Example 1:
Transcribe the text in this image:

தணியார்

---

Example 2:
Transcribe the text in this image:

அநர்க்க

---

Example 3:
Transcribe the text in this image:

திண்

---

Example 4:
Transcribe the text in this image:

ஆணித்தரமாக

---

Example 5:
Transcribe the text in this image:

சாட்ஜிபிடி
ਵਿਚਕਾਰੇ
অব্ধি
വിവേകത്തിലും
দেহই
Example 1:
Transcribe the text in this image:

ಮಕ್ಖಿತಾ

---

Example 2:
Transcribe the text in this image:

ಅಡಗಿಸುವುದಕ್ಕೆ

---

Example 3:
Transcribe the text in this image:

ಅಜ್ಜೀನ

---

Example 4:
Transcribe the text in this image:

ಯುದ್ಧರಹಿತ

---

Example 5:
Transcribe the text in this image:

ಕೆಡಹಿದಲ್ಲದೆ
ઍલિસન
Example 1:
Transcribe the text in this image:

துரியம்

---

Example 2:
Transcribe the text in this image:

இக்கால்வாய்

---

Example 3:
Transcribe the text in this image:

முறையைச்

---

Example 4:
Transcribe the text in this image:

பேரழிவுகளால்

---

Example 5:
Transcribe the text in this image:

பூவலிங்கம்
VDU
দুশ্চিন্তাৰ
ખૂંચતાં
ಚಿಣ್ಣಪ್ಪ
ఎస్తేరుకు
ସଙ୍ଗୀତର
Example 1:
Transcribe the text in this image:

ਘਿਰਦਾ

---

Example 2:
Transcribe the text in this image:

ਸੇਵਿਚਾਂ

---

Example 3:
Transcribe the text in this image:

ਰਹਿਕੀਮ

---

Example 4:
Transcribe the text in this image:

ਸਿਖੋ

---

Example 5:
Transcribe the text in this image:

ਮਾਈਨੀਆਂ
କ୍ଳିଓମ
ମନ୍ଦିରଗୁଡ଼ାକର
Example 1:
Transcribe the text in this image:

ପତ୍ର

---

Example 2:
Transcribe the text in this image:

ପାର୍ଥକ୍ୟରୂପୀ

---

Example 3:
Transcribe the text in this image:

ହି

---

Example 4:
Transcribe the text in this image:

· · ·

## Work order
Quote each line of the data above exactly as written.

## Exercise output
Example 1:
Transcribe the text in this image:

தணியார்

---

Example 2:
Transcribe the text in this image:

அநர்க்க

---

Example 3:
Transcribe the text in this image:

திண்

---

Example 4:
Transcribe the text in this image:

ஆணித்தரமாக

---

Example 5:
Transcribe the text in this image:

சாட்ஜிபிடி
ਵਿਚਕਾਰੇ
অব্ধি
വിവേകത്തിലും
দেহই
Example 1:
Transcribe the text in this image:

ಮಕ್ಖಿತಾ

---

Example 2:
Transcribe the text in this image:

ಅಡಗಿಸುವುದಕ್ಕೆ

---

Example 3:
Transcribe the text in this image:

ಅಜ್ಜೀನ

---

Example 4:
Transcribe the text in this image:

ಯುದ್ಧರಹಿತ

---

Example 5:
Transcribe the text in this image:

ಕೆಡಹಿದಲ್ಲದೆ
ઍલિસન
Example 1:
Transcribe the text in this image:

துரியம்

---

Example 2:
Transcribe the text in this image:

இக்கால்வாய்

---

Example 3:
Transcribe the text in this image:

முறையைச்

---

Example 4:
Transcribe the text in this image:

பேரழிவுகளால்

---

Example 5:
Transcribe the text in this image:

பூவலிங்கம்
VDU
দুশ্চিন্তাৰ
ખૂંચતાં
ಚಿಣ್ಣಪ್ಪ
ఎస్తేరుకు
ସଙ୍ଗୀତର
Example 1:
Transcribe the text in this image:

ਘਿਰਦਾ

---

Example 2:
Transcribe the text in this image:

ਸੇਵਿਚਾਂ

---

Example 3:
Transcribe the text in this image:

ਰਹਿਕੀਮ

---

Example 4:
Transcribe the text in this image:

ਸਿਖੋ

---

Example 5:
Transcribe the text in this image:

ਮਾਈਨੀਆਂ
କ୍ଳିଓମ
ମନ୍ଦିରଗୁଡ଼ାକର
Example 1:
Transcribe the text in this image:

ପତ୍ର

---

Example 2:
Transcribe the text in this image:

ପାର୍ଥକ୍ୟରୂପୀ

---

Example 3:
Transcribe the text in this image:

ହି

---

Example 4:
Transcribe the text in this image:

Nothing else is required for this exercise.